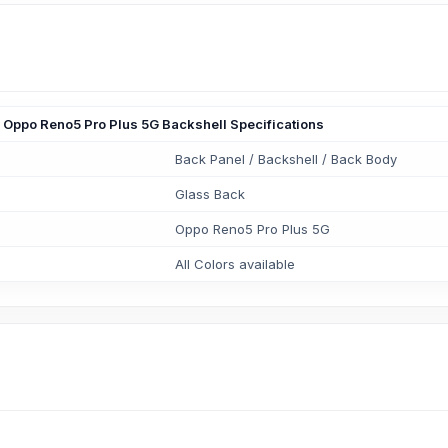
Oppo Reno5 Pro Plus 5G Backshell Specifications
Back Panel / Backshell / Back Body
Glass Back
Oppo Reno5 Pro Plus 5G
All Colors available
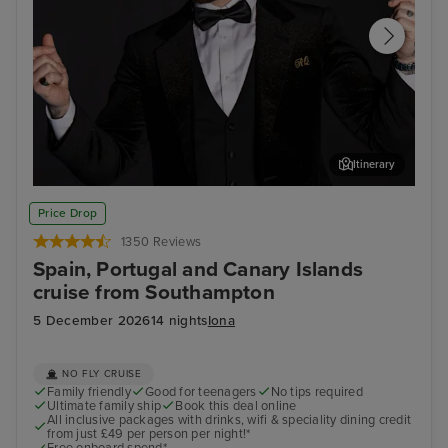
Itinerary
Join Ray Quinn for an evening of entertainment at The
Arr
Price Drop
Limelight Club
1350 Reviews
Spain, Portugal and Canary Islands
cruise from Southampton
5 December 2026
14 nights
Iona
NO FLY CRUISE
Family friendly
Good for teenagers
No tips required
Ultimate family ship
Book this deal online
All inclusive packages with drinks, wifi & speciality dining credit
from just £49 per person per night!*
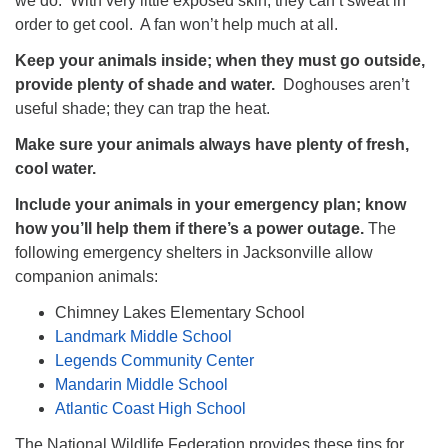
we do. With very little exposed skin, they can’t sweat in
order to get cool. A fan won’t help much at all.
Keep your animals inside; when they must go outside,
provide plenty of shade and water.
Doghouses aren’t
useful shade; they can trap the heat.
Make sure your animals always have plenty of fresh,
cool water.
Include your animals in your emergency plan; know
how you’ll help them if there’s a power outage.
The
following emergency shelters in Jacksonville allow
companion animals:
Chimney Lakes Elementary School
Landmark Middle School
Legends Community Center
Mandarin Middle School
Atlantic Coast High School
The National Wildlife Federation provides these tips for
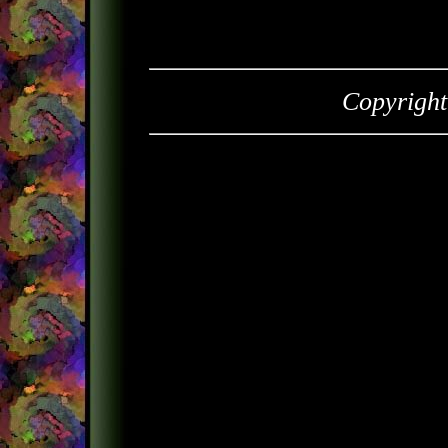
Copyrigh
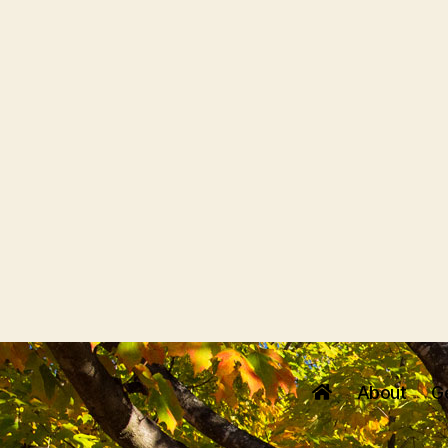
About
G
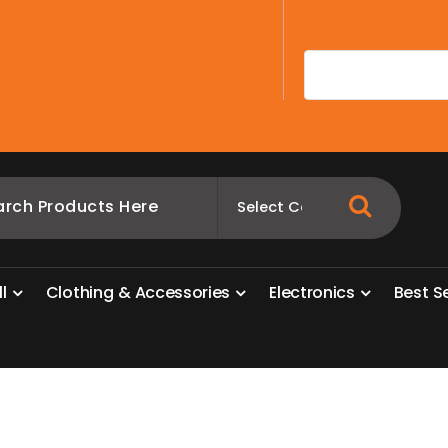
A
l
l
C
l
o
t
h
i
n
g
&
A
c
c
e
s
s
o
r
i
e
s
E
l
e
c
t
r
o
n
i
c
s
B
e
s
t
S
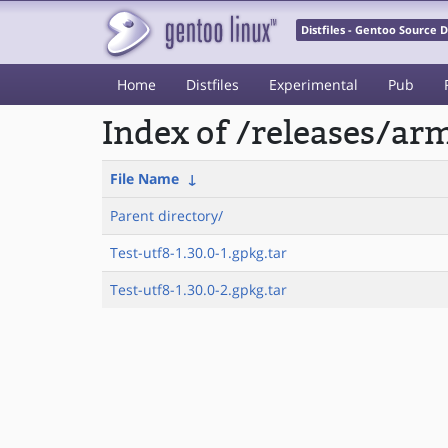
Distfiles - Gentoo Source
Home
Distfiles
Experimental
Pub
Index of /releases/a
File Name
↓
Parent directory/
Test-utf8-1.30.0-1.gpkg.tar
Test-utf8-1.30.0-2.gpkg.tar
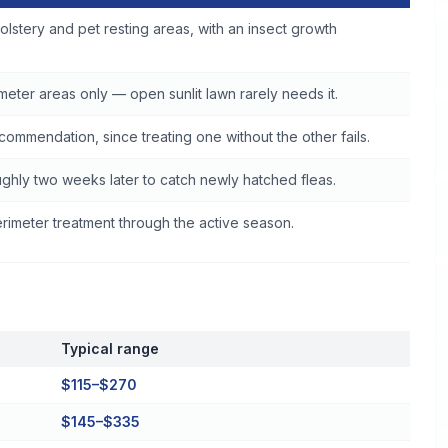
olstery and pet resting areas, with an insect growth
eter areas only — open sunlit lawn rarely needs it.
commendation, since treating one without the other fails.
ghly two weeks later to catch newly hatched fleas.
imeter treatment through the active season.
Typical range
$115–$270
$145–$335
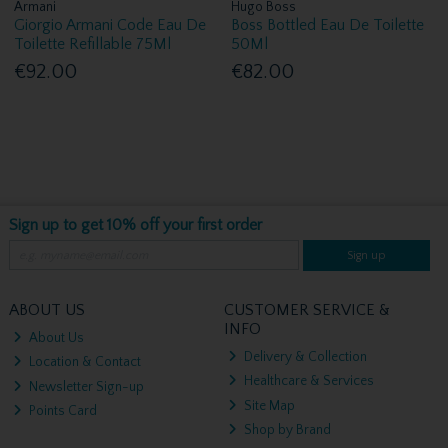
Armani
Hugo Boss
Giorgio Armani Code Eau De
Boss Bottled Eau De Toilette
Toilette Refillable 75Ml
50Ml
€92.00
€82.00
Sign up to get 10% off your first order
Sign up
ABOUT US
CUSTOMER SERVICE &
INFO
About Us
Delivery & Collection
Location & Contact
Healthcare & Services
Newsletter Sign-up
Site Map
Points Card
Shop by Brand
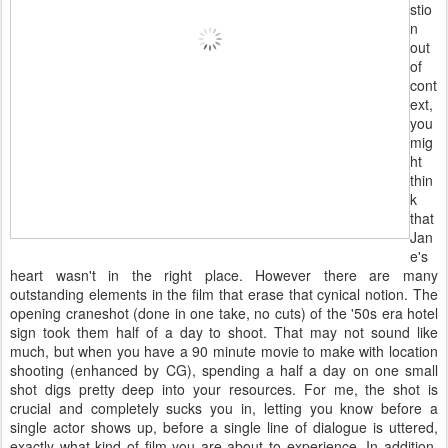
stio
n
out
of
cont
ext,
you
mig
ht
thin
k
that
Jan
e's
heart wasn't in the right place. However there are many
outstanding elements in the film that erase that cynical notion. The
opening craneshot (done in one take, no cuts) of the '50s era hotel
sign took them half of a day to shoot. That may not sound like
much, but when you have a 90 minute movie to make with location
shooting (enhanced by CG), spending a half a day on one small
shot digs pretty deep into your resources. For me, the shot is
crucial and completely sucks you in, letting you know before a
single actor shows up, before a single line of dialogue is uttered,
exactly what kind of film you are about to experience. In addition,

※

■ Probleemstelling
Vermeld in hoeveel regels van de rijen hierboven het woord "order" voorkomt. Geef uitsluitend dat aantal.

■ Antwoordvak
2